Hoe kan het toch dat deze ooit zo eigengereide en toonaangevende stad een groot deel van zijn zelfvertrouwen verloor? Zou het iets te maken kunnen hebben met de komst van de postcodes? Het heeft er veel van weg dat die indertijd over het land verspreid zijn als een soort van strafpunten. Amsterdam heeft de postcodes gekregen die beginnen met een 1 en een 0. Hoe verder je van de Randstad komt, des te hoger wordt het puntental. Het maximale aantal strafpunten is destijds naar het Noord-Groningse dorpje Stitswerd gegaan, alwaar de postcodes maar liefst vier negens kennen. De stad Groningen moest zich tevredenstellen met de begincijfers 9 en 7.
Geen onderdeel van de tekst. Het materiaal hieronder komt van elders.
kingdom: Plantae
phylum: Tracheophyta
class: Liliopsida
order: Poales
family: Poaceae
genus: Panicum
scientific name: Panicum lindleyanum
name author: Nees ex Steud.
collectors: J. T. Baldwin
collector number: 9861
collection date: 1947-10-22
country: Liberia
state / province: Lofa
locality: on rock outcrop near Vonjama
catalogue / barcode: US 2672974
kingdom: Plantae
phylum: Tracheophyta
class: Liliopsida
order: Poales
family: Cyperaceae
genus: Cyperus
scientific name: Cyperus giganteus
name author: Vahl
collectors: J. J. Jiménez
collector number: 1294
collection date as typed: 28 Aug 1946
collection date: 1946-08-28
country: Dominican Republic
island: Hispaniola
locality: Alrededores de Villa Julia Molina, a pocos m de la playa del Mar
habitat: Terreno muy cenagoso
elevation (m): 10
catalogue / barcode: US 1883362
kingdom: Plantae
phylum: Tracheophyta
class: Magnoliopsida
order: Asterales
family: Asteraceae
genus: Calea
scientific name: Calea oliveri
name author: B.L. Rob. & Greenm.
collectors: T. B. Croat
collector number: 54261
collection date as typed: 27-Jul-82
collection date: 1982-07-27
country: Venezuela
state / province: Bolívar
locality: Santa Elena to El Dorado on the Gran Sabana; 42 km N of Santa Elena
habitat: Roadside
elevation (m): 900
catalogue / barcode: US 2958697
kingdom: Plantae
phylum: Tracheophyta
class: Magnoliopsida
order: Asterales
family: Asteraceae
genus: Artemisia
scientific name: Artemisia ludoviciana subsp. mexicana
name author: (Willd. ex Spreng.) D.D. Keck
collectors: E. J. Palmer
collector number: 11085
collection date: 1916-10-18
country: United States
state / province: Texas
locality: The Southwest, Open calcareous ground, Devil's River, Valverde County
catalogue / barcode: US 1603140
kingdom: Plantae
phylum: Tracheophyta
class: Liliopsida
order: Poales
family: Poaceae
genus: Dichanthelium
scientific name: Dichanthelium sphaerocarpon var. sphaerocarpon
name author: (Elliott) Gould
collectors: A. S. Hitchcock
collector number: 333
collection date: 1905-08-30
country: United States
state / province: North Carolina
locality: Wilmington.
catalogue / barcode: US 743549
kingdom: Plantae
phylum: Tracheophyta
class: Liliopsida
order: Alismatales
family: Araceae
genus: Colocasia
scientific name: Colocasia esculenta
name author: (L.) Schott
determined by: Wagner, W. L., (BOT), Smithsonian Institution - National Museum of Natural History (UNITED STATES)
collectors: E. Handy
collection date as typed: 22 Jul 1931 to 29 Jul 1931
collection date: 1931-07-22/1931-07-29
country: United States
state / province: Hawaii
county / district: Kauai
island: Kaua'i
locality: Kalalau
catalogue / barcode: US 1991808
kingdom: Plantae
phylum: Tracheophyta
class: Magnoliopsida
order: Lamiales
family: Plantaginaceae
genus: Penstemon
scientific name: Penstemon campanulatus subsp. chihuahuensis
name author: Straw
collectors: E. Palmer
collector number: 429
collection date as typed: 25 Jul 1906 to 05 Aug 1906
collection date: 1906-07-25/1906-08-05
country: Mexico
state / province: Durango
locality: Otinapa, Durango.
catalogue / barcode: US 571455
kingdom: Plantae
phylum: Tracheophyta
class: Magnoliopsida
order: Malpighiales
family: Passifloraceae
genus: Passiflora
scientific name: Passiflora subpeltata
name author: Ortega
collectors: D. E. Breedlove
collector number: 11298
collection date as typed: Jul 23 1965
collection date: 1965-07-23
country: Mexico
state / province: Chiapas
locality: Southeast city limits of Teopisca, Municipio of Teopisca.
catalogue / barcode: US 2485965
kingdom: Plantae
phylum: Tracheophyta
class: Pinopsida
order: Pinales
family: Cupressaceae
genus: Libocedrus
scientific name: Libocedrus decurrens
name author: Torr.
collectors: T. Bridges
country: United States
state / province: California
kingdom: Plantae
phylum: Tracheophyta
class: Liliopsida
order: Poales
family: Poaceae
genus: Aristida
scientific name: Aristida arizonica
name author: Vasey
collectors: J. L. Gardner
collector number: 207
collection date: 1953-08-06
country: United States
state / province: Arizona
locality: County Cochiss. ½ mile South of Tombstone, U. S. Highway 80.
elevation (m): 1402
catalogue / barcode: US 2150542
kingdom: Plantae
Zou het waar zijn? Heerst in Groningen al decennialang de postcodeziekte? En als dat zo is, hoe valt die ziekte dan te genezen? Het zou toch niet zo moeilijk moeten zijn om een medicijn te ontwikkelen dat de stad bevrijdt van deze deprimerende kwaal. Zeker als je bedenkt hoe gemakkelijk het is om te beredeneren dat Groningen de navel van de wereld is.